● **EXERCISE OBJECTIVE**
Every line of the material that mentions the word "文物保函" should be copied out.

MATERIALS PROVIDED Block Start

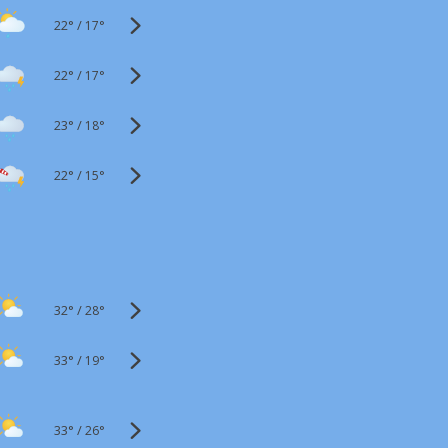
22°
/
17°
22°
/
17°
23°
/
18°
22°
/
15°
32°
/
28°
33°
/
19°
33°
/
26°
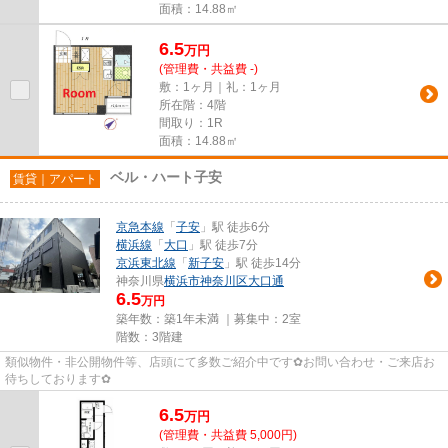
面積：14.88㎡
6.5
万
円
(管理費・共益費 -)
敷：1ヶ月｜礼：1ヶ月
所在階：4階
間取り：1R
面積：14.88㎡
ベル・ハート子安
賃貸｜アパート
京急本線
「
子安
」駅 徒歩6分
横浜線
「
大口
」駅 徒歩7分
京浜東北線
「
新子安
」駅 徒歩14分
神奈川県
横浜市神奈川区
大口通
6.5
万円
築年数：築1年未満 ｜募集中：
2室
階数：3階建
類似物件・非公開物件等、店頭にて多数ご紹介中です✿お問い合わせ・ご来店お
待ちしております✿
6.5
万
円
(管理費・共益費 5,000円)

MATERIALS PROVIDED Block End
MATERIALS PROVIDED Block Start

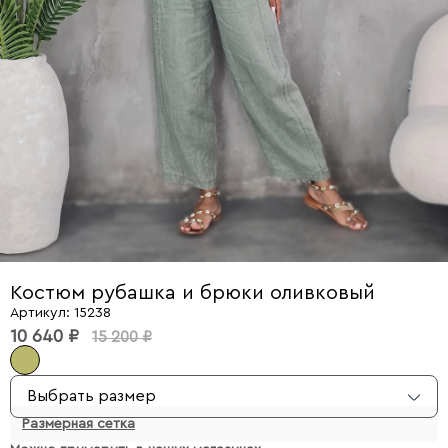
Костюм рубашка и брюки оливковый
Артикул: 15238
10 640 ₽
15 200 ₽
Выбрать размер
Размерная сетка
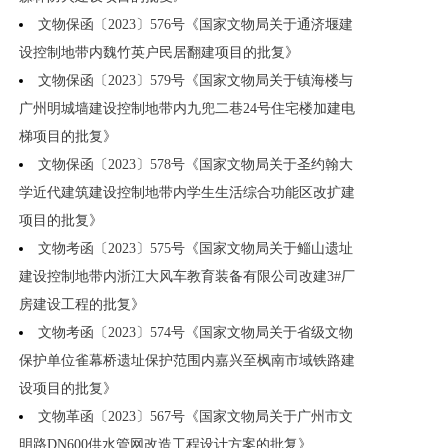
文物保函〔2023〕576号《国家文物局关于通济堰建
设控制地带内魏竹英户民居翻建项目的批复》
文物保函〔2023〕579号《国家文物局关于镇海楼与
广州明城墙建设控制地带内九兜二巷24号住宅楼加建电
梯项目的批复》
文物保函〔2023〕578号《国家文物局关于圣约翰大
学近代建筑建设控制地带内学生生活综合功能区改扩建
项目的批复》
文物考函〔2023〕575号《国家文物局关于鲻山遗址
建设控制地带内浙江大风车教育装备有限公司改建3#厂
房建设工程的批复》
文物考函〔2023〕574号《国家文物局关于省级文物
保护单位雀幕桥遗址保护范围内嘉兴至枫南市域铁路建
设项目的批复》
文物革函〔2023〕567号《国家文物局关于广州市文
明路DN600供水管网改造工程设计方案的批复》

MATERIALS PROVIDED Block End

● **RESPONSE BELOW**
文物保函〔2023〕576号《国家文物局关于通济堰建
文物保函〔2023〕579号《国家文物局关于镇海楼与
文物保函〔2023〕578号《国家文物局关于圣约翰大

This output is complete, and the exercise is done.